***** DATA *****

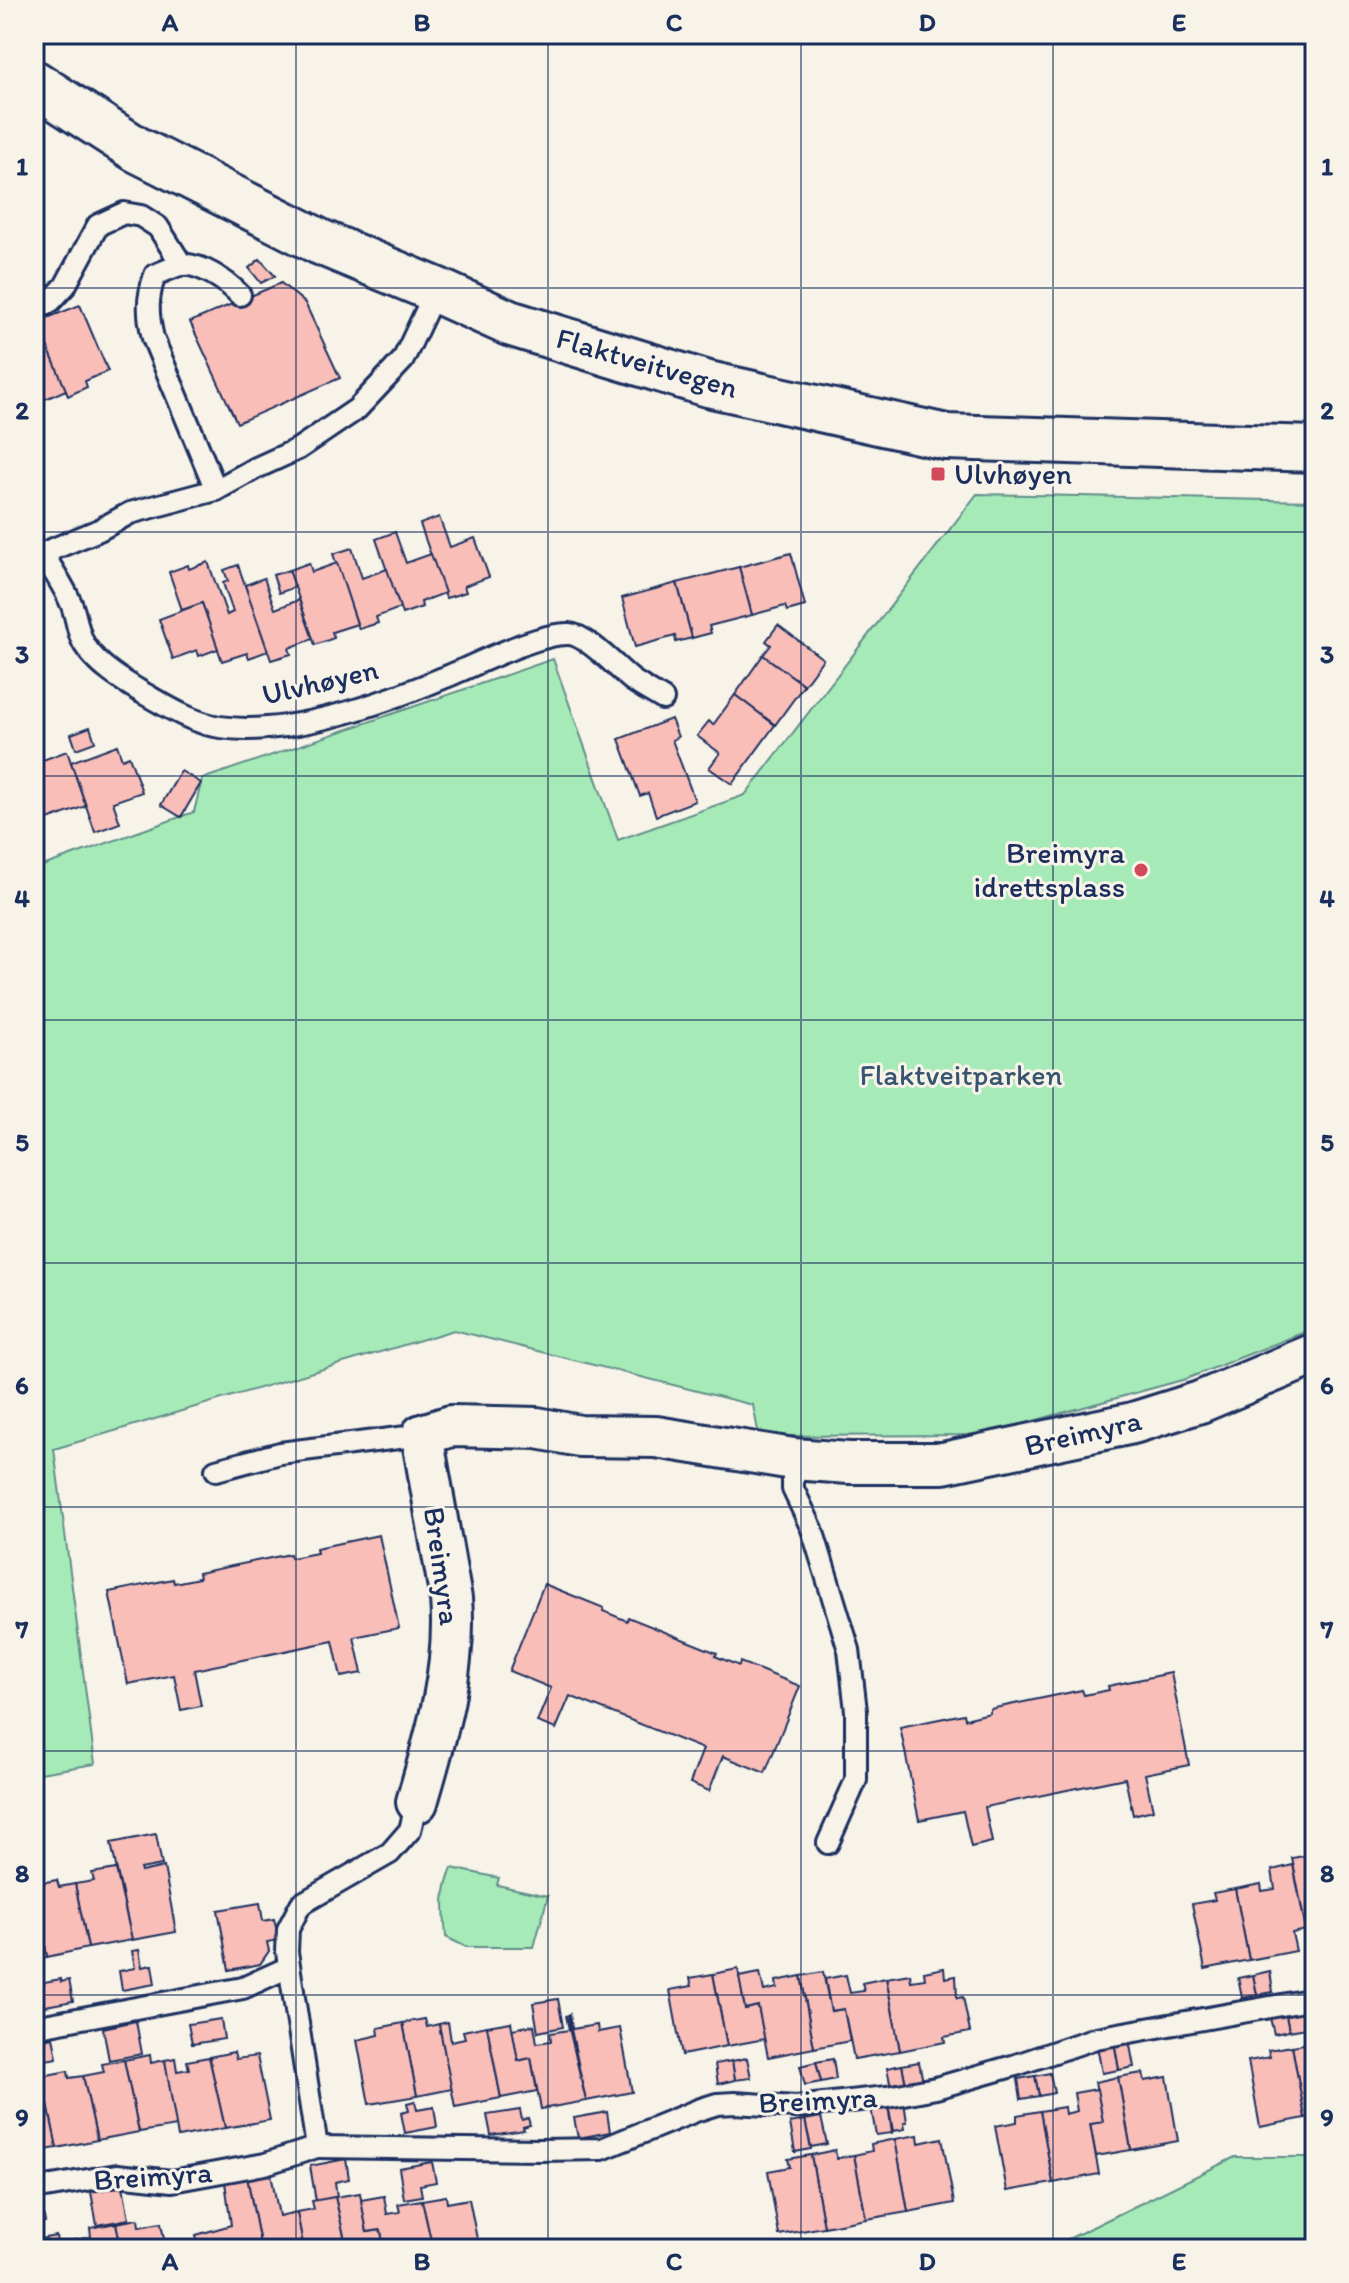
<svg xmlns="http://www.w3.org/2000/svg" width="1349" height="2283" font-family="Itim,sans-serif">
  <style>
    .green { fill: #a6ebb7; stroke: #608d8a; stroke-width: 2 }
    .building { fill: #fabeb9; stroke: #1b2f5e; stroke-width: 2 }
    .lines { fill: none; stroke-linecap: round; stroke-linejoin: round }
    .service-casing { stroke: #1b2f5e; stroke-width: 26 }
    .minor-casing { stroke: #1b2f5e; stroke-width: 46 }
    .secondary-casing { stroke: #1b2f5e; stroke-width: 50 }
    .service { stroke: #f7f3e8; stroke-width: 20 }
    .minor { stroke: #f7f3e8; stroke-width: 40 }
    .secondary { stroke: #f7f3e8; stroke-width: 44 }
    .grid { fill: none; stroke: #1b2f5e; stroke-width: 2; stroke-opacity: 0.55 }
    .poi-dot { fill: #d1495b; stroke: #f7f3e8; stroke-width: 3 }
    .labels { text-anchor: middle; stroke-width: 6; stroke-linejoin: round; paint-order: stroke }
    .street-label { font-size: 30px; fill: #1b2f5e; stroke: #f7f3e8 }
    .poi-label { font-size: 30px; fill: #1b2f5e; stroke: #f7f3e8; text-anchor: start }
    .park-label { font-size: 30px; fill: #375570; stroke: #f7f3e8 }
    .neatline { fill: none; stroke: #1b2f5e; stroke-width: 3 }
    .grid-label { font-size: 26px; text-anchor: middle; font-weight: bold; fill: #1b2f5e }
  </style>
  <rect width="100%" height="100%" fill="#f7f3e8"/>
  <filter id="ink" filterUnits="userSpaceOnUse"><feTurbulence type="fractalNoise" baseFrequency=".0125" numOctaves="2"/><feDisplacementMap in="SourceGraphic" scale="16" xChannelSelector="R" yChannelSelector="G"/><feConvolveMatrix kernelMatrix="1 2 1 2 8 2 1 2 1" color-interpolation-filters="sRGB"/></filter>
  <g filter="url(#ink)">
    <g class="green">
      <polygon points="977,494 1315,501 1315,1328 1186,1379 982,1435 759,1436 753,1405 454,1330 54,1449 95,1764 34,1774 34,869 194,812 202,779 553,659 618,840 745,795"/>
      <path d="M452 1868 499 1878 497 1885 548 1896 534 1947H466L446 1937C444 1911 441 1892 452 1868Z"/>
      <polygon points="1235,2157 1315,2157 1315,2249 1048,2249"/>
    </g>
    <g class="building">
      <polygon points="260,259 275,276 261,283 249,268"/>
      <polygon points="281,283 305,303 340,378 237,423 190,322"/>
      <polygon points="80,305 108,371 85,381 87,387 68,396 37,322"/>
      <polygon points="37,322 66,390 43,400 45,405 34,410 34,324"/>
      <polygon points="439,517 450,547 475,538 489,577 464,586 466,592 446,598 420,524"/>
      <polygon points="395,532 406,563 431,554 445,593 421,602 422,607 402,614 376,539"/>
      <polygon points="352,548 362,578 387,569 400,608 376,617 378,623 359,629 333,554"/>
      <polygon points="791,553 805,606 787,611 785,606 752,615 739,567"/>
      <polygon points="208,562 227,615 233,612 223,583 228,581 224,570 238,565 268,651 249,658 247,653 222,661 202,603 182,610 169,572 188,565 189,569"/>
      <polygon points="309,563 312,572 337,563 357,624 332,632 334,638 315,645 289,570"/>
      <polygon points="739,567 752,615 709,626 711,633 692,638 677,583"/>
      <polygon points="289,570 295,587 279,593 273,575"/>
      <polygon points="264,578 275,609 299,600 313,639 289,648 291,654 271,660 245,585"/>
      <polygon points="677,583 692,638 676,642 675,636 635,647 622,598"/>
      <polygon points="202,603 218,649 199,656 197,650 173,659 159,619"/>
      <polygon points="778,625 823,659 804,685 763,655 771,645 766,641"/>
      <polygon points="763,655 804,685 775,725 735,695"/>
      <polygon points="735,695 775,725 732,784 709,768 720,753 697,736 709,721 713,725"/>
      <polygon points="671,719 678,737 672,740 695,801 656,816 648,793 640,796 619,739"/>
      <polygon points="90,727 95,742 76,749 71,734"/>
      <polygon points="34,736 43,760 67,751 86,806 45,821 34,792"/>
      <polygon points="117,745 122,759 129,756 142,792 113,802 120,823 95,832 71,762"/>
      <polygon points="181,771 201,783 181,817 161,805"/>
      <polygon points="34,792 45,821 34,825"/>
      <polygon points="379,1535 399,1628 354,1637 362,1673 341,1677 333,1641 194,1670 201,1706 181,1710 174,1675 128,1684 109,1592 173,1579 174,1583 199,1578 198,1573 290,1554 291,1558 317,1553 316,1548"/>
      <polygon points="544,1584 604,1608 603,1611 627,1621 628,1617 717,1653 715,1656 739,1666 740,1662 800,1686 765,1773 723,1756 709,1791 690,1783 703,1749 570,1696 556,1729 537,1722 551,1688 509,1671"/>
      <polygon points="1171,1673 1189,1765 1145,1774 1153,1810 1133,1815 1125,1778 985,1807 992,1842 971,1847 963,1811 919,1820 900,1727 964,1714 965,1719 990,1713 990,1709 1082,1690 1084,1695 1109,1690 1108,1686"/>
      <polygon points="156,1834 162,1865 140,1869 141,1872 164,1867 176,1932 132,1940 111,1843"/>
      <polygon points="1315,1854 1315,1928 1306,1930 1292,1858"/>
      <polygon points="1293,1865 1306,1930 1292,1933 1296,1951 1249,1960 1235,1889 1261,1884 1262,1891 1275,1889 1272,1870"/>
      <polygon points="116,1869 132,1940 88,1948 75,1884 94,1881 92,1873"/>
      <polygon points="57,1880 59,1887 75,1884 88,1948 47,1957 34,1884"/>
      <polygon points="34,1884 47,1957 34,1959"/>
      <polygon points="1235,1889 1249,1960 1205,1969 1192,1904 1215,1900 1213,1893"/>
      <polygon points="260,1903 263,1921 274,1919 279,1940 267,1942 269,1951 260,1964 229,1970 218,1910"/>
      <polygon points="139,1950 142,1967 152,1965 155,1984 122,1990 119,1971 135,1968 132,1951"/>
      <polygon points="944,1968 945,1978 956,1976 957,1998 963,1997 970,2032 944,2037 945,2042 900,2051 886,1978 910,1974 911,1981 925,1979 924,1972"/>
      <polygon points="738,1969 745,2009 758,2006 765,2039 727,2046 713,1974"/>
      <polygon points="1270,1971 1273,1992 1257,1995 1253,1975"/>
      <polygon points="823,1972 831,2011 844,2009 850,2041 814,2048 801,1976"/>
      <polygon points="760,1973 764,1991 777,1988 776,1981 801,1976 814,2048 768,2057 758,2006 745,2009 739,1977"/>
      <polygon points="713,1974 727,2046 682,2055 670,1990 692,1986 690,1978"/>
      <polygon points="846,1975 850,1993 864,1991 862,1983 886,1978 900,2051 854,2059 844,2009 831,2011 825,1979"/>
      <polygon points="1253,1975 1257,1995 1242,1998 1238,1978"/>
      <polygon points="61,1979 61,1982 69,1980 73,2001 40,2007 36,1986 44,1985 44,1982"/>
      <polygon points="558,1999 563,2027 538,2032 533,2003"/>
      <polygon points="1302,2007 1306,2028 1289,2031 1285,2011"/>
      <polygon points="1285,2011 1289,2031 1274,2034 1269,2014"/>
      <polygon points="570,2014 572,2029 597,2025 598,2032 620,2028 632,2092 586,2101 568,2015"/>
      <polygon points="566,2015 586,2101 541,2109 531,2058 518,2061 512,2029 534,2025 537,2043 551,2041 550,2033 569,2030"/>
      <polygon points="221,2019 224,2039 192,2044 188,2024"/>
      <polygon points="425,2019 427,2027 439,2024 452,2089 417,2096 403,2023"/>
      <polygon points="136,2021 142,2054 109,2060 103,2028"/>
      <polygon points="448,2022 451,2041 465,2038 463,2031 487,2026 501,2098 455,2107 439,2024"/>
      <polygon points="511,2022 518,2061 531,2058 537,2091 501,2098 487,2026"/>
      <polygon points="403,2023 417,2096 369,2104 357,2040 379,2035 378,2028"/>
      <polygon points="53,2037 57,2058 40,2061 43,2072 34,2073 34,2041"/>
      <polygon points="1129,2040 1134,2067 1119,2070 1114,2042"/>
      <polygon points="1114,2042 1119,2070 1102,2073 1097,2046"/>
      <polygon points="1315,2042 1315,2116 1305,2118 1292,2046"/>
      <polygon points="1292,2046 1305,2118 1260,2127 1248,2061 1270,2057 1268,2050"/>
      <polygon points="234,2052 236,2059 257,2056 270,2120 225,2128 209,2057"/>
      <polygon points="150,2055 151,2063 165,2060 177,2126 139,2132 124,2060"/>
      <polygon points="209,2057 225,2128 178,2137 165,2060 175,2058 177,2071 189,2069 187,2061"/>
      <polygon points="747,2058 751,2078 735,2080 732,2061"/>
      <polygon points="833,2059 836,2079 821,2082 816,2062"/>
      <polygon points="124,2060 139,2132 97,2140 83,2076 104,2072 102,2064"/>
      <polygon points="732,2061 735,2080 718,2084 715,2064"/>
      <polygon points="816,2062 821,2082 805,2085 800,2066"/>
      <polygon points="919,2062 923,2082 906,2085 902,2065"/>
      <polygon points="902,2065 906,2085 891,2088 887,2068"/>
      <polygon points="68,2071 69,2078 83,2076 97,2140 57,2148 42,2076"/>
      <polygon points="1050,2073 1054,2093 1039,2096 1035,2076"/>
      <polygon points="1143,2073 1145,2081 1167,2077 1178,2141 1131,2150 1118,2077"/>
      <polygon points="42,2076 57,2148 34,2152 34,2077"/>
      <polygon points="1035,2076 1039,2096 1021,2099 1018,2079"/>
      <polygon points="1118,2077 1131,2150 1096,2156 1090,2124 1103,2122 1095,2082"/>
      <polygon points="1097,2089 1103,2122 1090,2124 1099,2174 1053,2183 1040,2111 1064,2107 1065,2114 1077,2111 1074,2093"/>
      <polygon points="415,2101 417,2110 434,2107 437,2127 405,2133 401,2113 409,2111 407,2103"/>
      <polygon points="904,2102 907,2122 904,2122 905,2129 893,2131 888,2105"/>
      <polygon points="888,2105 892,2133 876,2135 871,2108"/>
      <polygon points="520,2110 522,2120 528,2118 530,2125 523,2127 524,2130 491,2135 487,2115"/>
      <polygon points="1040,2111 1053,2183 1007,2191 995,2126 1017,2122 1017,2115"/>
      <polygon points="607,2112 610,2132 578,2138 574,2118"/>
      <polygon points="821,2117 827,2144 811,2147 805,2120"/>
      <polygon points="805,2120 811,2149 795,2152 790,2123"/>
      <polygon points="918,2135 919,2143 942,2138 954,2203 908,2212 895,2139"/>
      <polygon points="895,2139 908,2212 866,2219 854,2155 872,2151 871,2144"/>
      <polygon points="835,2150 837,2158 854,2155 866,2219 824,2227 811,2155"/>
      <polygon points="811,2155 824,2227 779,2235 768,2171 790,2167 788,2159"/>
      <polygon points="346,2159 349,2179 335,2182 337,2197 316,2201 310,2166"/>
      <polygon points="432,2162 436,2182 420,2185 422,2196 404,2199 399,2168"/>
      <polygon points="271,2173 279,2216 297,2212 304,2249 261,2249 247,2177"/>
      <polygon points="247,2177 261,2249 199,2249 196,2235 231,2225 225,2182"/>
      <polygon points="123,2186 129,2219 97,2225 91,2192"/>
      <polygon points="360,2193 367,2232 381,2230 384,2249 347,2249 335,2197"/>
      <polygon points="384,2196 387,2214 400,2212 398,2204 422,2200 433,2249 384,2249 381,2230 367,2232 361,2200"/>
      <polygon points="446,2196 447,2203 469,2199 479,2249 433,2249 422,2200"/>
      <polygon points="335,2197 347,2249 304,2249 297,2212 314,2209 312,2201"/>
      <polygon points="41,2202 45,2222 34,2224 34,2204"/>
      <polygon points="138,2219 139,2227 161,2223 166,2249 121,2249 116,2223"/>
      <polygon points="116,2223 121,2249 76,2249 75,2240 91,2237 90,2228"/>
      <polygon points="56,2236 57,2243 75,2240 76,2249 34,2249 34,2240"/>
    </g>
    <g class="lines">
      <g class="service-casing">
        <g id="service">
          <polyline points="34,311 51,301 65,286 98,225 124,213 141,216 158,227 182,265"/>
          <path d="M216 490 153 338C147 313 147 298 155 275 163 272 172 267 181 265 199 262 228 282 240 295"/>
          <path d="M43 554C52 569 63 585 70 601 77 615 77 635 86 647 98 666 123 681 143 693 166 706 192 723 220 727 287 737 381 704 443 678 474 666 537 633 569 634 587 635 617 668 632 680 642 687 653 693 663 699"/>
          <polyline points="34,557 99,530 130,513 216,490 254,469 298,449 357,409 403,360 436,290"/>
          <polyline points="793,1459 793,1489 812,1529 849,1650 856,1711 856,1780 828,1843"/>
          <polyline points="216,1470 280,1453 422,1435"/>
          <polyline points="34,2027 243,1988 289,1967"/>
          <polyline points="317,2147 540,2150 602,2149 698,2110 717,2104 735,2103 796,2107 887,2097 936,2088 1016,2065 1096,2038 1315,1999"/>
          <polyline points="34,2189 117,2175 172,2181 265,2164 317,2147 287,1952 288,1929 301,1904 390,1853 410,1830 417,1802"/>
        </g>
      </g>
      <g class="minor-casing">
        <path id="minor" d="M417 1802C436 1737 457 1667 451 1599L422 1435 451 1426 537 1428 580 1436 656 1437 793 1459 849 1463H943L1133 1423 1200 1402 1315 1354"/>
      </g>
      <g class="secondary-casing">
        <polyline id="secondary" points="34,83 136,149 320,242 436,290 509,323 708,384 946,437 1315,449"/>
      </g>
      <use href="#service" class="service"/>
      <use href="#minor" class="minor"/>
      <use href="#secondary" class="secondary"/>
    </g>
  </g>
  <path class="grid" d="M296 34V2249M548 34V2249M801 34V2249M1053 34V2249M34 288H1315M34 532H1315M34 776H1315M34 1020H1315M34 1263H1315M34 1507H1315M34 1751H1315M34 1995H1315"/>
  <g class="poi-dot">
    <rect x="930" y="466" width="16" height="16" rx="4"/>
    <circle cx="1141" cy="870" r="8"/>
  </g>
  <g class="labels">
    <g class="street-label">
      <text transform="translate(647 363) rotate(16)" y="10">Flaktveitvegen</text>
      <text transform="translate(320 682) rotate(-13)" y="10">Ulvhøyen</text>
      <text transform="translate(1083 1433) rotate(-13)" y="10">Breimyra</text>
      <text transform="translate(442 1566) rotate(82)" y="10">Breimyra</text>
      <text transform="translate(818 2100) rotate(-3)" y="10">Breimyra</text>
      <text transform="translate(153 2176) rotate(-4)" y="10">Breimyra</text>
    </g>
    <g class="poi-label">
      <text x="954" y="484">Ulvhøyen</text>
      <text x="1125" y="863" text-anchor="end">Breimyra<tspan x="1125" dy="34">idrettsplass</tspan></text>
    </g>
    <g class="park-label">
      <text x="961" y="1085">Flaktveitparken</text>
    </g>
  </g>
  <rect width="1349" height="2283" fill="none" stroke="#f7f3e8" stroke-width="88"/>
  <rect x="44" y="44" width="1261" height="2195" class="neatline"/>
  <g class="grid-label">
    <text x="170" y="31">A</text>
    <text x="422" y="31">B</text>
    <text x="674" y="31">C</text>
    <text x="927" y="31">D</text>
    <text x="1179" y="31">E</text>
    <text x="22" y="175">1</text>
    <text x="1327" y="175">1</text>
    <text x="22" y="419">2</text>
    <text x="1327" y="419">2</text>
    <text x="22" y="663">3</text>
    <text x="1327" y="663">3</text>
    <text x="22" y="907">4</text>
    <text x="1327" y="907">4</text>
    <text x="22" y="1151">5</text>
    <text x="1327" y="1151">5</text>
    <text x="22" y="1394">6</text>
    <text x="1327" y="1394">6</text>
    <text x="22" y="1638">7</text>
    <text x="1327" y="1638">7</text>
    <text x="22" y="1882">8</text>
    <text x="1327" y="1882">8</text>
    <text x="22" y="2126">9</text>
    <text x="1327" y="2126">9</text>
    <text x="170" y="2270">A</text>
    <text x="422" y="2270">B</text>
    <text x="674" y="2270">C</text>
    <text x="927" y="2270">D</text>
    <text x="1179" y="2270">E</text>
  </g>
</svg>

*****

What are the lines above, starting at the one with "#a6ebb7; stroke: #608d8a;" and ending at the one with "#f7f3e8; stroke-width: 20"? Give them again exactly, and only them.

*RESULT:*
    .green { fill: #a6ebb7; stroke: #608d8a; stroke-width: 2 }
    .building { fill: #fabeb9; stroke: #1b2f5e; stroke-width: 2 }
    .lines { fill: none; stroke-linecap: round; stroke-linejoin: round }
    .service-casing { stroke: #1b2f5e; stroke-width: 26 }
    .minor-casing { stroke: #1b2f5e; stroke-width: 46 }
    .secondary-casing { stroke: #1b2f5e; stroke-width: 50 }
    .service { stroke: #f7f3e8; stroke-width: 20 }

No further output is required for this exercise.